=== Provided text ===
Okay. Thanks for that color. And if I could follow up, Gianluca, on the comments around positive free cash flow for the remainder of the year. Your free cash flow and EBITDA levels have the potential to deteriorate from current levels. And when we look at that on an LTM basis, it does get you pretty close to your existing covenants. I know you mentioned certain actions that you can take on sale leaseback and other elements. But how
should investors think about the dividend in this context, given that you have some cash restructuring charges coming up, you do have other uses of cash as well? I know you are paying down debt. But in the context of dividend, should investors think that's pretty secure as we go through the course of this year? Or is that going to be another lever to use to balance the cash sources and uses for you?
Seagate has always been very focused on shareholder return. As you know, we have suspended share buyback based on the current economic situation, but we have protected our dividend. We think we can reduce our leverage in the next few quarters or already discussed that leverage level with our banks. But I'll say until now, we have always protected our dividend.
Yes. I'd say, Wamsi, that I'm proud of who we've been. If you look just over the last 15 years when we came up with some of the policies that we're talking about, I'm really proud of what have we been able to return value to shareholders. Times are tough right now. We have a lot of levers that we can look at, I think, over time. But we want to continue to be that company that we have been.
So we're factoring this into all of our discussions right now what our priorities are, trying to keep the exact same priorities we've always had for shareholders. And one of the reasons why we're being really aggressive on the cuts that we are, we're also as aggressively trying to turn some of the assets that we have into cash. We'll continue to look at all those options.
=== Stored data ===
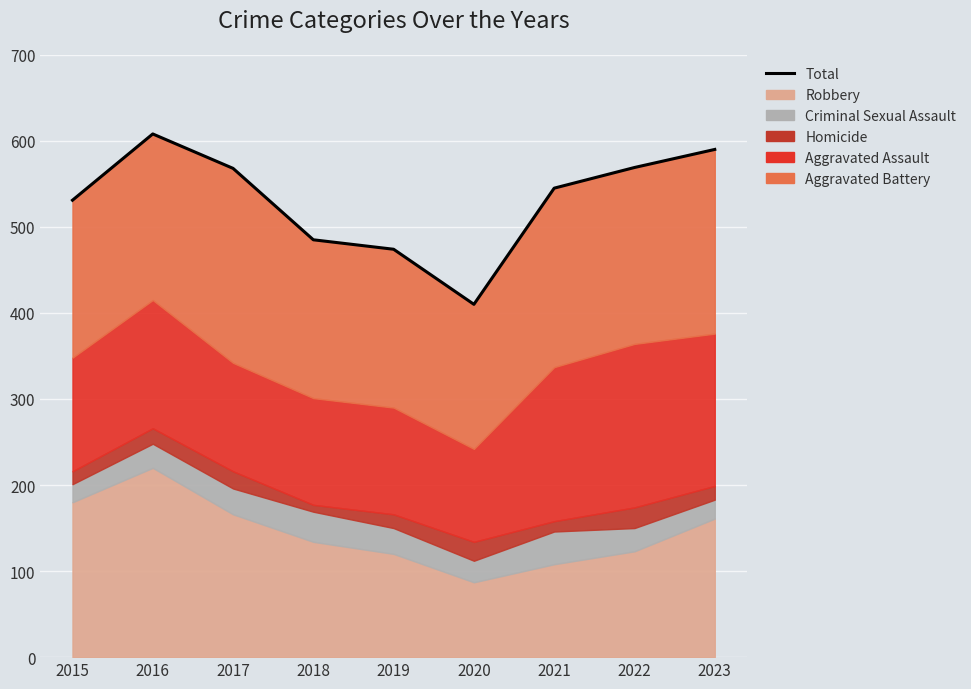

The chart shows a value of 568 at 2017. True or false?

True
===
> Work request A:
Answer these questions from the Seagate dividend call transcript, one per line:
(i) What has Seagate suspended because of the current economic situation?
(ii) Over how many years does the speaker who says "I'm proud of who we've been" look back?
(iii) Which specific action besides "other elements" does the analyst recall Gianluca mentioning?
> Work request B: Carry on the Seagate dividend call transcript with the next part of the exchange, beginning right after its last sentence.
The listing plays no part in what comes next.

> Response box A:
(i) Share buyback.
(ii) The last 15 years.
(iii) Sale leaseback.

> Response box B:
The next question comes from Timothy Arcuri of UBS.
I had two. So Gianluca, just on free cash flow. So are you implying that it's going to be positive for the June quarter? Because you did extend payables a lot in March, and you'd probably have to bring that down maybe 25 days or so. So it seems like maybe June free cash flow could be quite a bit negative. So what's the message on June and particularly around cash flow?
We see June still a positive free cash flow. Of course, we need also to look at the exact timing of the payment for the restructuring actions. But in our plan, we have positive free cash flow for June.
You do. Okay. Okay. Then I guess I had a bigger-picture question. So Dave, in your prepared remarks, you talked about some evaluation of the longer-term capacity needs for the business and that's kind of a new angle. And we've gone from a year ago, thinking that the industry didn't have enough capacity, and now we're thinking about having too much on a structural basis.
So I guess, can you talk about that and maybe in the context of that, just given how low NAND pricing has gone, we're now basically at cash cost. Is there a risk that there's some cannibalization happening now in nearline? And sort of what's the TCO difference in SSD and nearline now and data center? Is that part of what's driving you to talk about maybe rethinking what the longer-term capacity needs are for the business?
Okay. Let me address that second problem -- or the second question first. No is the answer to that question. I think we believe that some of the SSD pricing that we're seeing is unsustainable, fundamentally unsustainable. It might go on for a while, but it's unsustainable. So we're not really factoring that into our calculation for exabyte demand over time. I don't think -- even at the rates that we're seeing today, our ability to continue to take cost out and deliver more terabytes over time is going to keep us with a substantial gap to any competing technology.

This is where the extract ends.